There are divisions in west Africa over how to handle Niger despite the strong Ecowas declaration. Burkina Faso and Mali, suspended members whose leaders came to power via coups, said they would consider military action in Niger a “declaration of war” while the junta in Guinea called the sanctions on Niger “illegitimate and inhumane”.
Yet Nigeria wields outsized influence in the west African community of nations. It accounts for 63 per cent of the bloc’s economic output, according to the Ecowas Bank for Investment and Development, more than the other 14 nations combined.
It also has the largest army in the region, with 223,000 soldiers and US, Chinese and German-made fighter jets. A Niger intervention would heavily rely on Abuja’s involvement.
Western powers and other African countries such as Algeria have condemned the Niger coup, but none have said if they supported military intervention.
One analyst who recently visited Niger said former colonial power France would not oppose an Ecowas intervention while being extremely wary of direct action. “France won’t want to be even suspected of being involved,” said the analyst. Paris on Sunday welcomed the Ecowas declaration and called for the “return to the constitutional order in Niger” under Bazoum.

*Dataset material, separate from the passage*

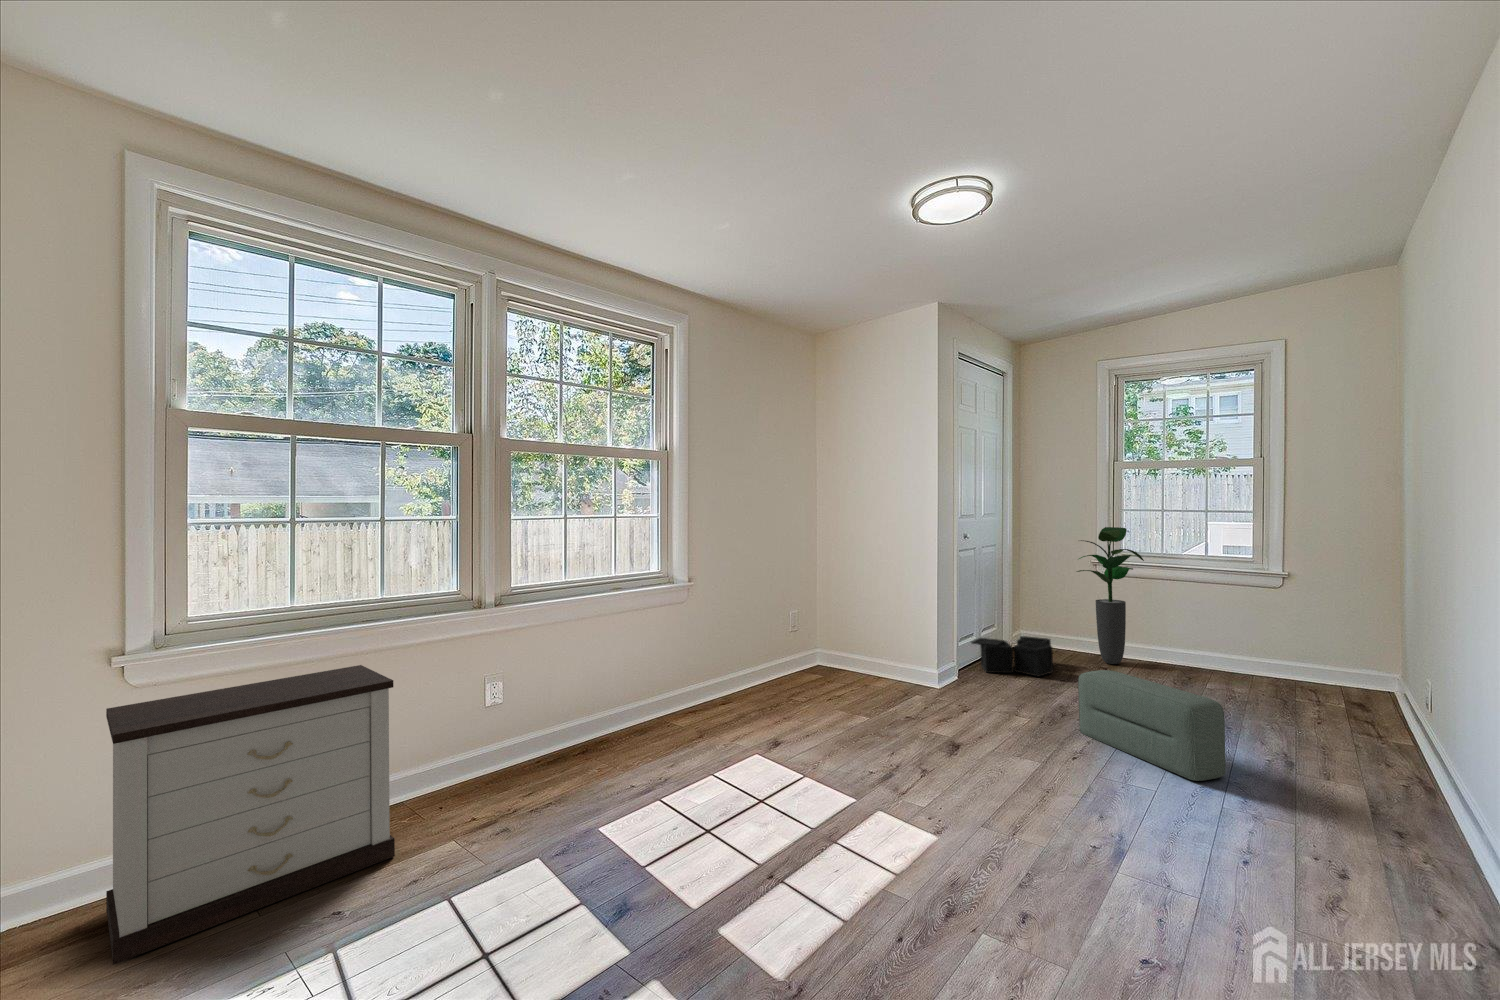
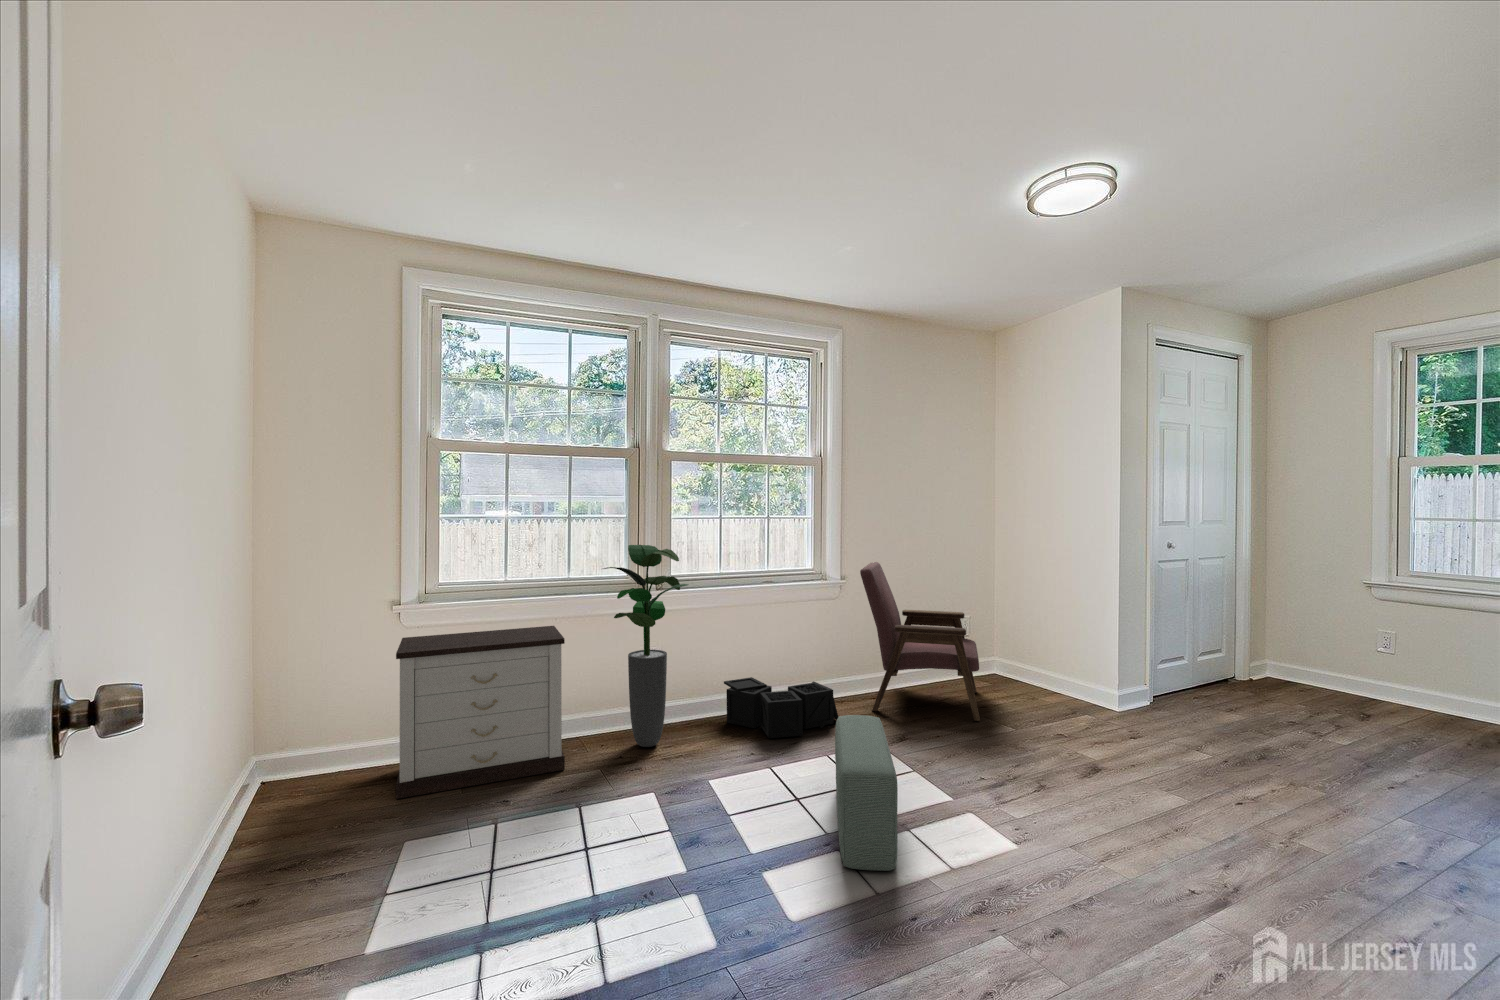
potted plant: present [1077,527,1144,664] -> present [603,545,688,747]
armchair: none [715,563,839,719] -> present [860,562,980,721]
storage bin: present [971,636,1053,677] -> present [724,677,838,738]
pouf: present [1078,670,1225,781] -> present [835,715,898,871]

Diplomacy remains Ecowas’s first choice to mediate, according to officials who point to a visit to Niamey this week by Chad president Mahamat Idriss Déby Itno, where he met the putschists and held talks with Bazoum.
But Déby makes for an awkward interlocutor since he is essentially a coup leader who took over power when his father died. The African Union and western powers continue to embrace the Chadian leader despite a stalling of the promised transition to democracy.
But with the clock ticking on the deadline, Ecowas might have backed itself into a corner by putting a short timeline before threatening to exercise military options.
Yet a military threat has worked in the past, notably by convincing long-serving Gambian dictator Yahya Jammeh to go into exile in 2017 after he initially refused to cede power following an election loss.
Others point out that Niger is different. Ulf Laessing, director of the Sahel programme at the Konrad Adenauer Foundation, questioned the support for the deposed regime in the military, noting how “no army unit has come to the rescue of Bazoum”.
Another analyst working in Niger said of any possible intervention: “If there’s anything that would destroy popular support for Bazoum it would be that.”
The junta leaders, meanwhile, are talking tough, with spokesman Colonel Amadou Abdramane alleging this week that France was plotting an attack to rescue Bazoum. “We want to once more remind Ecowas — or any other adventurer — of our firm determination to defend our homeland,” he said.